For the six young artists represented in this excellent show, it’s likely that spring 2016 will be remembered as one of the greatest bursts of creative activity in their careers. Sequestered together beneath the stands in their Harder Stadium studios, every one of these talented individuals has come up with something new in the last months of their time at UCSB, and the result is a sense of cascading inventiveness spilling out of the space and into the general atmosphere of UCSB’s campus center. For example, on Saturday afternoon at 3:30 (as she will every day at the same time until the show closes on May 29), Emily Baker appeared to activate her installation, and, in particular, to fulfill the title of the piece known as “Quiet Practice.”

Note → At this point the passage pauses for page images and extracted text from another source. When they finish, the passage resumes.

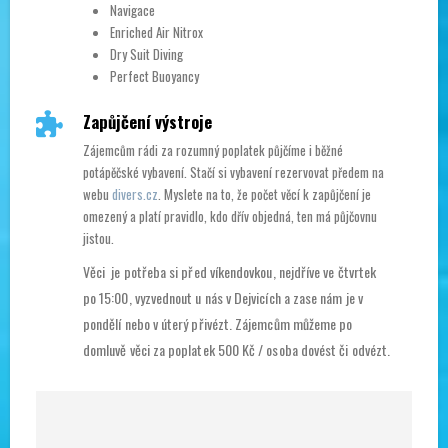
Navigace
Enriched Air Nitrox
Dry Suit Diving
Perfect Buoyancy
Zapůjčení výstroje
Zájemcům rádi za rozumný poplatek půjčíme i běžné
potápěčské vybavení. Stačí si vybavení rezervovat předem na
webu
divers.cz
. Myslete na to, že počet věcí k zapůjčení je
omezený a platí pravidlo, kdo dřív objedná, ten má půjčovnu
jistou.
Věci je potřeba si před víkendovkou, nejdříve ve čtvrtek
po 15:00, vyzvednout u nás v Dejvicích a zase nám je v
pondělí nebo v úterý přivézt. Zájemcům můžeme po
domluvě věci za poplatek 500 Kč / osoba dovést či odvézt.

Baker arrived at the school two years ago as a graduate of Cal State Chico with a concentration in furniture design and a background in competitive gymnastics. At UCSB, where the MFA program requires students to dig deep in order to reimagine what it means to be a contemporary artist, Baker began connecting some of the complex mixed feelings she was experiencing as she aged out of the gymnastics world with complementary insights into what she had to offer as an artist. The result, as those of us present in the gallery at during the performance witnessed, is an uncanny blend of facture, physicality, and philosophy. For approximately 15 minutes, Baker hung, hoisted, and flipped over a pull-up bar mounted high off the floor in a corner of the room. Her strenuous “Quiet Practice” routine included numerous moments in which her feet, legs, and back made contact with the wall, thus clarifying the origins of painted patches on the walls elsewhere in the space that were made when the artist, coated in black paint, climbed and then slid down a rope attached to metal beams along the ceiling. Breathing only a little harder than normal, Baker took questions after the performance, explaining that her work has allowed her to explain the ways she feels about her body in flight to an art audience.
In the next room, Tom Pazderka’s brilliant, earthy sculptural installations reveal another form of acute consciousness, this one attuned to the obvious differences and subtler similarities between contemporary American and the Eastern Europe in which he was born and grew up. Demonstrating an equal facility with construction materials and critical theory, Pazderka has created an unforgettable universe out of cabins and cabinets, while in the process identifying a set of thinkers such as Martin Heidegger, Henry David Thoreau, and even the Unabomber, Ted Kaczynski, as “people of the cabin.” The mix of salvaged wood, skillful drawing, and profound reflection repays sustained attention, and is sure to gain Pazderka notice in the art world.
Morgan McAllister is a painter and sculptor who is primarily represented in this exhibition by a series of ambitious abstract paintings. “Eleutheromania” (2016) includes the gnomic inscriptions “WHEN FLOODED” and “DON’T DROWN,” and recalls the work of both Jean-Michel Basquiat in form and that of Willem de Kooning in palette.
For George Sanders, the last lap of grad school has meant a flourishing engagement with larger three-dimensional forms, all of them based in his long-standing commitment to examining the support system of painting. By prototyping each of his constructions through multiple iterations in the studio, Sanders has developed a distinctive and instantly recognizable style and vocabulary within the idiom of art made from pre-existing building and packing supplies. “Invisible fresh” (2016) uses striped rope, poplar wood, and Flashe paint to create a scintillating and rigorous composition in line, light, color, and shadow.
Shannon Willis takes over the back room for “Falling in Love While Drowning” (2016), an immersive, video-based installation that also involved mirrors and lighting effects. Swinging back and forth between soothing and harrowing, this highly personal work invites multiple visits and reflection.
Vanesa Gingold’s playful, exquisite sculptures and mobiles complete the exhibition, with a new work in the shape of a human-sized cocoon occupying pride of place on a pedestal. Gingold’s work merges sophisticated draftsmanship with papermaking, sculpture, and even techniques derived from tent and basket design. Delicious, airy dreams like “Afterglow” (2016) reveal a powerful intellect from within the intricate traceries of their woven details. Like all the work in this exciting show, Gingold’s sculptures promise that the reputation of UCSB’s MFA program will only continue to grow in stature in coming years.
The UCSB MFA Exhibition 2016 is at the Art, Design & Architecture Museum through May 29. Daily performances by Emily Baker are at 3:30 p.m.